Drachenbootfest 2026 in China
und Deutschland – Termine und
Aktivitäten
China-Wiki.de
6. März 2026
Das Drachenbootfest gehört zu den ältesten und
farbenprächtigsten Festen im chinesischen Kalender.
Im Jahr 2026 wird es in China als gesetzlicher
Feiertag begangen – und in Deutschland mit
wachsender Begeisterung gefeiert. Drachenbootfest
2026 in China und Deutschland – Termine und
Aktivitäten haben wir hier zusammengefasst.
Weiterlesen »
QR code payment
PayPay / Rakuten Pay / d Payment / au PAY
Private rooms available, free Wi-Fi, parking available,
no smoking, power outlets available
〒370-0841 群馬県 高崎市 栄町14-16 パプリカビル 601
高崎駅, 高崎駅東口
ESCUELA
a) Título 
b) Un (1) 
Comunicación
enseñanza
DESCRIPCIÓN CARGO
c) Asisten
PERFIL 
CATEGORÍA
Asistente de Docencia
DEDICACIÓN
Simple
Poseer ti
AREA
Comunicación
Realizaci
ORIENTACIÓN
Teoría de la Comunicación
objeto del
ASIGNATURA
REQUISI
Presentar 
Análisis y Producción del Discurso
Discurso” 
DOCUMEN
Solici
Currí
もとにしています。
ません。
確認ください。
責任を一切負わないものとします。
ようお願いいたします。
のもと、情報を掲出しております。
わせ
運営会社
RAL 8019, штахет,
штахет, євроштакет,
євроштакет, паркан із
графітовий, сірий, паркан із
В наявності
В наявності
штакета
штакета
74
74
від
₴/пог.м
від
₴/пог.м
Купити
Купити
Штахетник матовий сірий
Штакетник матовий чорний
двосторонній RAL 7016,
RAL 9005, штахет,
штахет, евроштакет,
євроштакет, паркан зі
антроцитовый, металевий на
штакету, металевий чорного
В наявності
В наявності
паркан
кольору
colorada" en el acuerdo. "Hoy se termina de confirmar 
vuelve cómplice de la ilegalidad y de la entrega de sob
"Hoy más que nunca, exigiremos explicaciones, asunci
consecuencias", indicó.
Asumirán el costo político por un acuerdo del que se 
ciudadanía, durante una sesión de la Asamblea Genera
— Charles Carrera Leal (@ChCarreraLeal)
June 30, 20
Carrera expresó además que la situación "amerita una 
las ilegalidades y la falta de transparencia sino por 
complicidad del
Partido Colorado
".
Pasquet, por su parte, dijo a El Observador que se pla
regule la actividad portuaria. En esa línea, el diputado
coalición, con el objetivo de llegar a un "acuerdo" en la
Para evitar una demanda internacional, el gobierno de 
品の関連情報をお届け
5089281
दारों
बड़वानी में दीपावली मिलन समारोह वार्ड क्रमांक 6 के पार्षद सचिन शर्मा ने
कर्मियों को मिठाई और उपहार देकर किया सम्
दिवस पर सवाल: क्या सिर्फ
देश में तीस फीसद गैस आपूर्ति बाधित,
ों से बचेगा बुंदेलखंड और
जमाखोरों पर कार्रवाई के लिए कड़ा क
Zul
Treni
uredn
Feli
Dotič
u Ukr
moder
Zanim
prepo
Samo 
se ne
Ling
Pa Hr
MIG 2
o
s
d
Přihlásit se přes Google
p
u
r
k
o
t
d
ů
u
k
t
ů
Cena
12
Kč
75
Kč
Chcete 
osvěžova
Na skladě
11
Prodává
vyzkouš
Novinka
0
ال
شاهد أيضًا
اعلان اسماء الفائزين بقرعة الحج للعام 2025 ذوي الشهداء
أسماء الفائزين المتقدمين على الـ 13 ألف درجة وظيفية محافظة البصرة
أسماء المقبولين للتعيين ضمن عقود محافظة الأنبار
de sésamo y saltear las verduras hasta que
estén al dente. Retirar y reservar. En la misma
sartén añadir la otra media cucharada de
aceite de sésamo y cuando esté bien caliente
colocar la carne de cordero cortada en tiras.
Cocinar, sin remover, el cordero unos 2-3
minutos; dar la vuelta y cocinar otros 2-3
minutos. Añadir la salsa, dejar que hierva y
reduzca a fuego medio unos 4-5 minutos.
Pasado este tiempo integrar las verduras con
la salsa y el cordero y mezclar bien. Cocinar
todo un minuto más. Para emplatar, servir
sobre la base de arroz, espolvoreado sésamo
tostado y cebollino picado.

+++

• **Work instruction**:
In the listing above, find every line with the string "Para" and state how many there are, with no other words.

• **The answer**:
2